§ Request
Gather every line from the rows below that contains the word "values", and copy each one in full.

§ The data
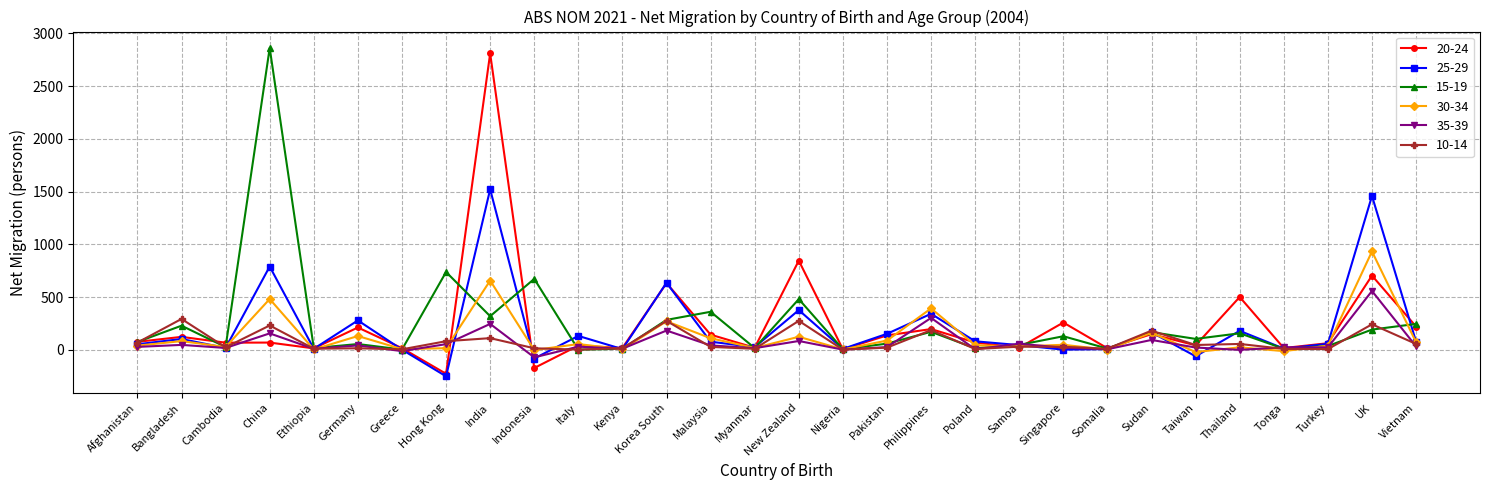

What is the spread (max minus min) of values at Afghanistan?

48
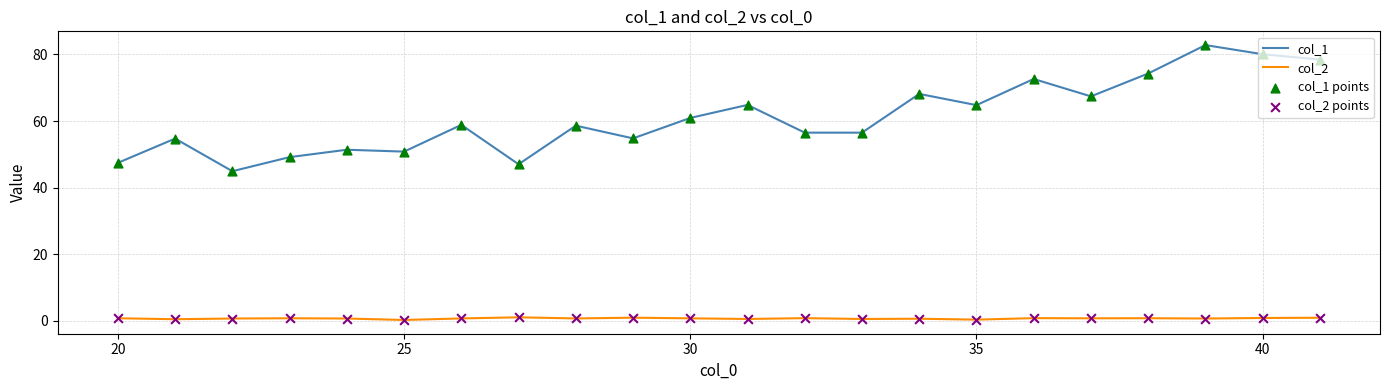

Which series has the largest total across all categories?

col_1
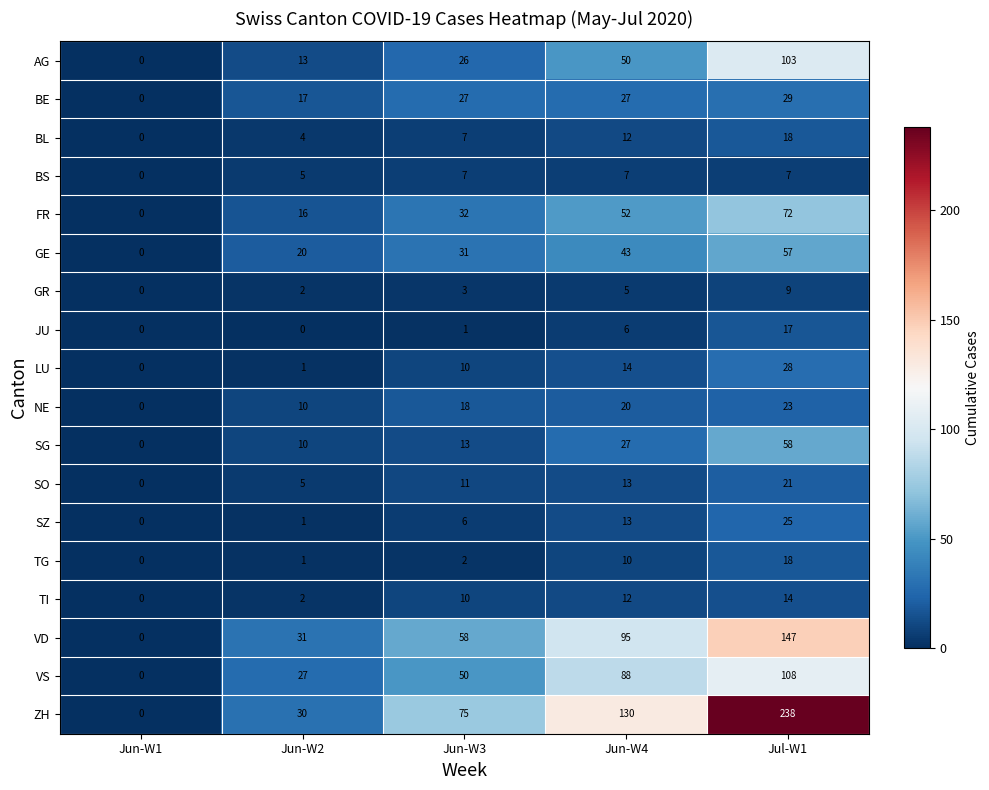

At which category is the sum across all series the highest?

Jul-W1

* * *

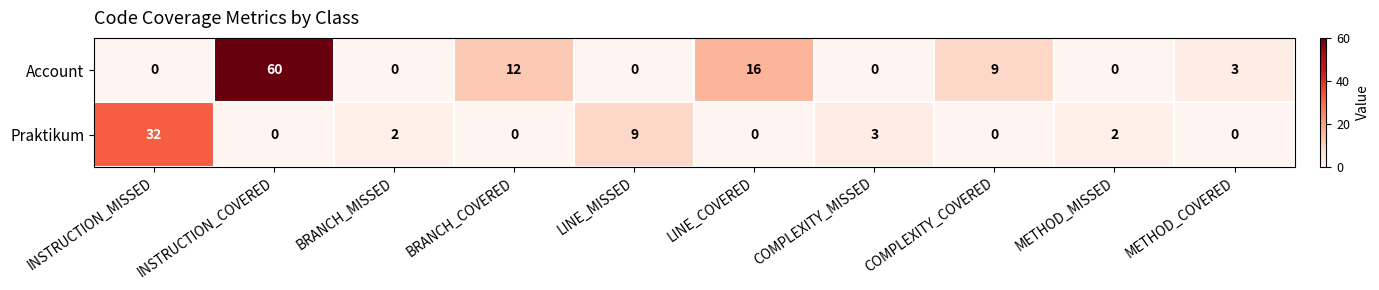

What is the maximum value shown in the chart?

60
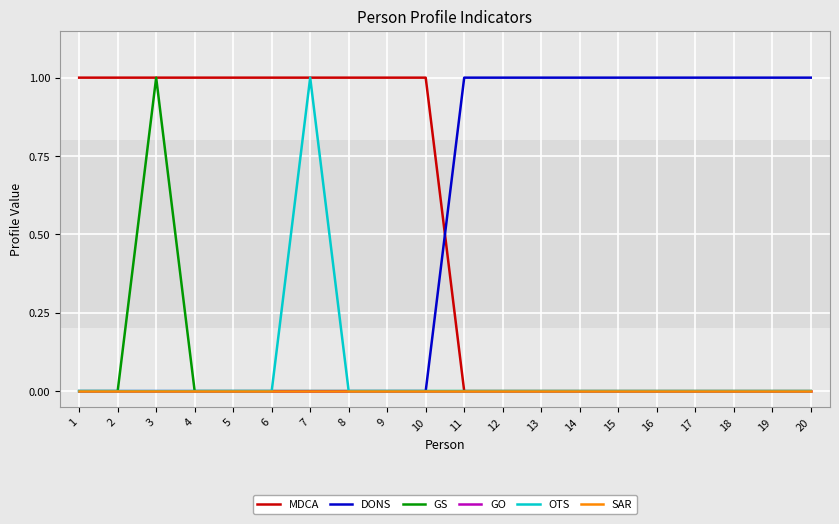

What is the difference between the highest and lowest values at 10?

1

==

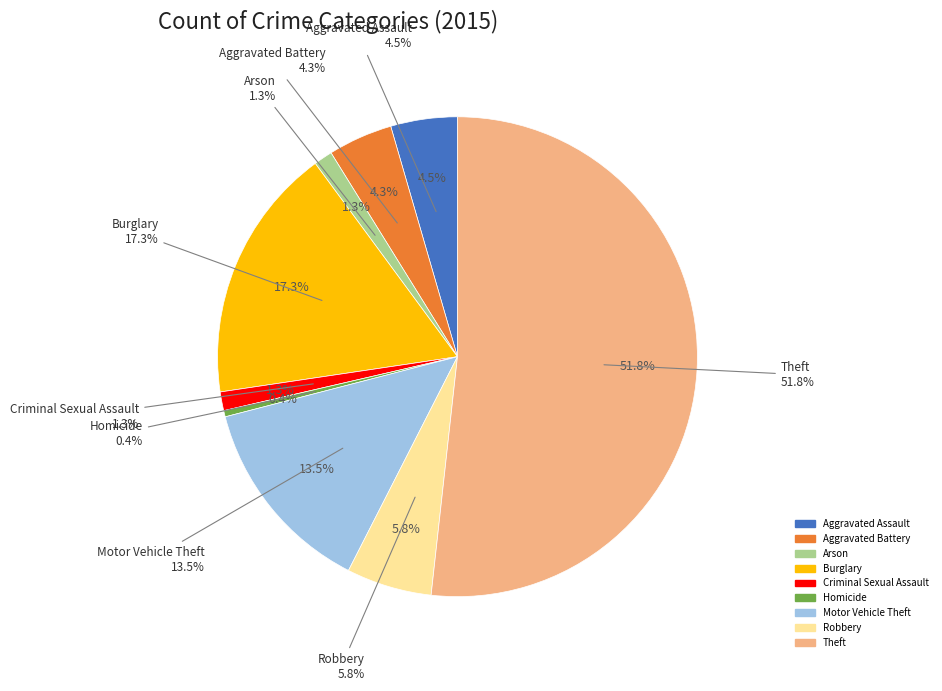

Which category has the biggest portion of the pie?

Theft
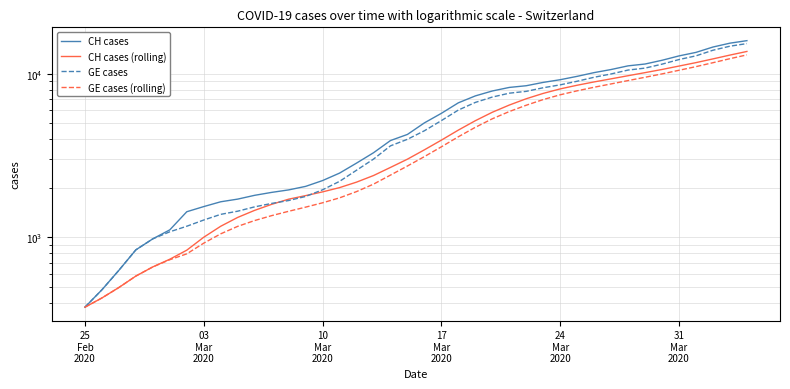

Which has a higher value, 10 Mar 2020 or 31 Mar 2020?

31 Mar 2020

§ Solution below
What is the spread (max minus min) of values at Afghanistan?
What is the difference between the highest and lowest values at 10?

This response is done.